(Beginning of DATA TO PROCESS)

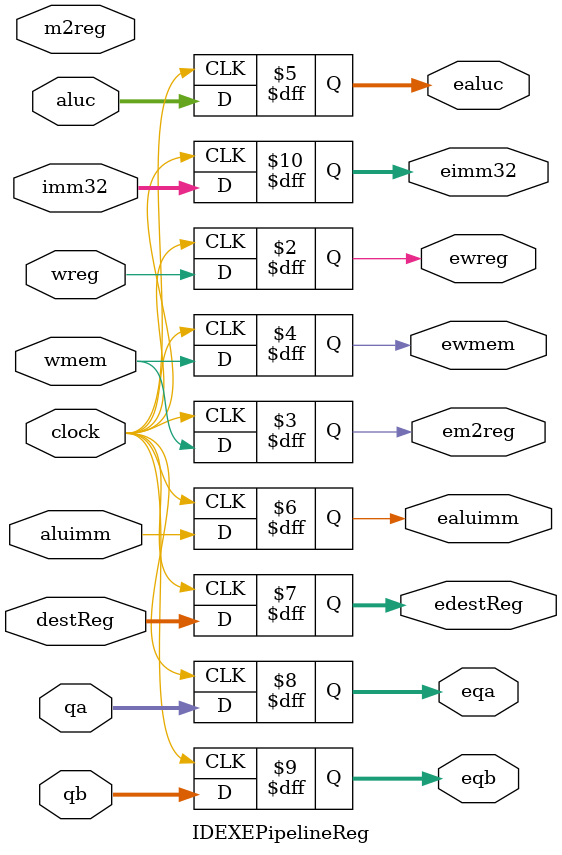
<source format=v>
`timescale 1ns / 1ps


module IDEXEPipelineReg(
    input wreg,
    input m2reg,
    input wmem,
    input [3:0] aluc,
    input aluimm,
    input [4:0] destReg,
    input [31:0] qa,
    input [31:0] qb,
    input [31:0] imm32,
    input clock,
    output reg ewreg,
    output reg em2reg,
    output reg ewmem,
    output reg [3:0] ealuc,
    output reg ealuimm,
    output reg [4:0] edestReg,
    output reg [31:0] eqa,
    output reg [31:0] eqb,
    output reg [31:0] eimm32
    );
    
    always @(posedge clock) begin
        ewreg = wreg;
        em2reg = wmem;
        ewmem = wmem;
        ealuc = aluc;
        ealuimm = aluimm;
        edestReg = destReg;
        eqa = qa;
        eqb = qb;
        eimm32 = imm32;
    end
endmodule

</source>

(End of DATA TO PROCESS)

Locate the word "clock" in the records and collect each line it appears in.

    input clock,
    always @(posedge clock) begin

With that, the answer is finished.